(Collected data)
::::::::
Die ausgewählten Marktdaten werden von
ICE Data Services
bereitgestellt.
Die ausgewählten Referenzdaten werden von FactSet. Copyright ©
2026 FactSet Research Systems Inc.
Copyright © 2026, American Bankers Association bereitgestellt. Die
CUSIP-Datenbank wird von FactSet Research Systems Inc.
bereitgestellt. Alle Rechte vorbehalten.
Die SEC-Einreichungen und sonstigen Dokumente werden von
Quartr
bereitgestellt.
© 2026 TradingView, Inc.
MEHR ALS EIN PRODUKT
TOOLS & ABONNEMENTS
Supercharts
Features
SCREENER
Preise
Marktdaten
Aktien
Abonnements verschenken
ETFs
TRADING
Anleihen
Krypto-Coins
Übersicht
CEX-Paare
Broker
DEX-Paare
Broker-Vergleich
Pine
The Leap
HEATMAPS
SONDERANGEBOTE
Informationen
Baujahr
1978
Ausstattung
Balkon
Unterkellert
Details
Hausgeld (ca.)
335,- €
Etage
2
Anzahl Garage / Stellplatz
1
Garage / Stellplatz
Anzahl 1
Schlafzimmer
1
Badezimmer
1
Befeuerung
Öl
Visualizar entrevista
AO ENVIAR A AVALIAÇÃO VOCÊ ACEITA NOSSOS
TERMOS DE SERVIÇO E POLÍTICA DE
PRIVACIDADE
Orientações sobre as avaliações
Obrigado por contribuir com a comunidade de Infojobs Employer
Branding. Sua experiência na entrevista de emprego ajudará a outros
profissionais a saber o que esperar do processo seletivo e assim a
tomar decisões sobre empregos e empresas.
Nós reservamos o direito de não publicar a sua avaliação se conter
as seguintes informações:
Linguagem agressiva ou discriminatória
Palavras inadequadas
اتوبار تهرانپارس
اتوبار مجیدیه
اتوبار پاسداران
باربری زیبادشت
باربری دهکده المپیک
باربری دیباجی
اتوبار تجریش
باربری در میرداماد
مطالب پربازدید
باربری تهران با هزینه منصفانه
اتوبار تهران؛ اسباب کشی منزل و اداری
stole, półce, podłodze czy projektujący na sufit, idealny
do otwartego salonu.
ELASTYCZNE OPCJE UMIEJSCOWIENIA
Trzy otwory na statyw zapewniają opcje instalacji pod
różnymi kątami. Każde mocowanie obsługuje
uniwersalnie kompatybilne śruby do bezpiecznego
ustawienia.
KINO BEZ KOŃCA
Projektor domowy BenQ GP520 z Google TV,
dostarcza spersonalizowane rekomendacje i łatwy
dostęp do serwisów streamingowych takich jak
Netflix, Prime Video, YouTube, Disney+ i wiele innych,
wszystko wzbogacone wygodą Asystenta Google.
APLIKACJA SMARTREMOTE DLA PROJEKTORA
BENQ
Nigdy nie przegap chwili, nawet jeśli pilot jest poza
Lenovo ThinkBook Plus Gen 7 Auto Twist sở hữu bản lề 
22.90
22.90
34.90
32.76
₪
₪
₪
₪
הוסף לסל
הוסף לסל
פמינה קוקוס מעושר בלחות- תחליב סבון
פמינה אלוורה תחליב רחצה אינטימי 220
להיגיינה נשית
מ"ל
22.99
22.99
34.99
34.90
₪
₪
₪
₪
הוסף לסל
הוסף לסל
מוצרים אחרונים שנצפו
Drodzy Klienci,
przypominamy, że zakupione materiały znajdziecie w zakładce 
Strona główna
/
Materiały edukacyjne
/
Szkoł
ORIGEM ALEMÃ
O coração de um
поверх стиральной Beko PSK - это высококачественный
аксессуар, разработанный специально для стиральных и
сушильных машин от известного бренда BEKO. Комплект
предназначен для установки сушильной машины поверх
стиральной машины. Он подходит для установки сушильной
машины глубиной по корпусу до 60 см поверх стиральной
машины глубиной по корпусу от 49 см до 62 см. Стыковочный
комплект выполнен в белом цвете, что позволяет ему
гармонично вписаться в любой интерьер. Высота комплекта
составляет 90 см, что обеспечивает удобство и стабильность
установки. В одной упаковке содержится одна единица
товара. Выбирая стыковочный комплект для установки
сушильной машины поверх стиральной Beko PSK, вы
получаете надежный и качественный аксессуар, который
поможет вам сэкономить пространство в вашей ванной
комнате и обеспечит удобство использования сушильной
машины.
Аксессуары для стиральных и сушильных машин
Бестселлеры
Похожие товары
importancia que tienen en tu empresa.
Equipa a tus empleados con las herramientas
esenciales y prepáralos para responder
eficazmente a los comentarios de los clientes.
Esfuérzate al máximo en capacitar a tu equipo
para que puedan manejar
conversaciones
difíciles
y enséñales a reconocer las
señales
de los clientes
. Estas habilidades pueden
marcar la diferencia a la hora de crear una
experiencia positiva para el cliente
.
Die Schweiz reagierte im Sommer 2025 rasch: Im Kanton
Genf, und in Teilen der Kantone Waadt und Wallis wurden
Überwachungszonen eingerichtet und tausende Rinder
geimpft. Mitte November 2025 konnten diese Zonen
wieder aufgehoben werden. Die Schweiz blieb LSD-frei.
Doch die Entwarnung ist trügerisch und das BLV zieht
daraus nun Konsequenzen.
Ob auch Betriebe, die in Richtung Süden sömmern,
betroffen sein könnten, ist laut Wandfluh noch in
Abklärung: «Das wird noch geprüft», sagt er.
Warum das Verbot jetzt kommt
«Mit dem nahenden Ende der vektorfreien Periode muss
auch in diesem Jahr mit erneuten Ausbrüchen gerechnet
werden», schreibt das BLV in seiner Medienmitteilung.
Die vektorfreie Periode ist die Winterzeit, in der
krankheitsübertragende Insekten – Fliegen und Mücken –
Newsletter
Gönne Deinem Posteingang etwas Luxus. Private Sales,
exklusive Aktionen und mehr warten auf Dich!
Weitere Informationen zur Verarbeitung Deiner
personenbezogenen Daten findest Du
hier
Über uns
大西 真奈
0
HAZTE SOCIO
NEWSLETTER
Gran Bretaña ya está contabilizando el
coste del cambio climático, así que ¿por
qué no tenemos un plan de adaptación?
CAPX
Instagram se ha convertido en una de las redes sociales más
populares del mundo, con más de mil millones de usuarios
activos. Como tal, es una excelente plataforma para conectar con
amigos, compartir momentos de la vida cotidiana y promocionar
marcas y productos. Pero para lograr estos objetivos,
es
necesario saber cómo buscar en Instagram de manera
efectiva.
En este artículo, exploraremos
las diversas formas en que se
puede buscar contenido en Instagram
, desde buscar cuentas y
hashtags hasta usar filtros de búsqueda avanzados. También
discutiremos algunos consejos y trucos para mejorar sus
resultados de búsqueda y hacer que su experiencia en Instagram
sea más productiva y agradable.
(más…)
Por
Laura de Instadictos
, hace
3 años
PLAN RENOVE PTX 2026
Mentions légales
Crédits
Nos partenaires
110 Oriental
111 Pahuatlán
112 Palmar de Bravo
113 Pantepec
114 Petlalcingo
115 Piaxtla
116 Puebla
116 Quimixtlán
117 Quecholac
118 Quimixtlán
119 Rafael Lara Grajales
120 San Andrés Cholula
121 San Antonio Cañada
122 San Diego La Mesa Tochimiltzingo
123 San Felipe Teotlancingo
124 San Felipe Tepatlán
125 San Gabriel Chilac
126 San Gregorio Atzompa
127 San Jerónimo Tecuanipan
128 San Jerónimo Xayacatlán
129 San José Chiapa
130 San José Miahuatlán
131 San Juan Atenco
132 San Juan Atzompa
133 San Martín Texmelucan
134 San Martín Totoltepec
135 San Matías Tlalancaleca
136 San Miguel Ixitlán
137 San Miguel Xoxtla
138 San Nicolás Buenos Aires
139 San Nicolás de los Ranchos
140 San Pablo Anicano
::::::::
Task to complete =
Please pull out every line of the material that contains the string "noch", paying attention to case.

Solution to this problem =
betroffen sein könnten, ist laut Wandfluh noch in
Abklärung: «Das wird noch geprüft», sagt er.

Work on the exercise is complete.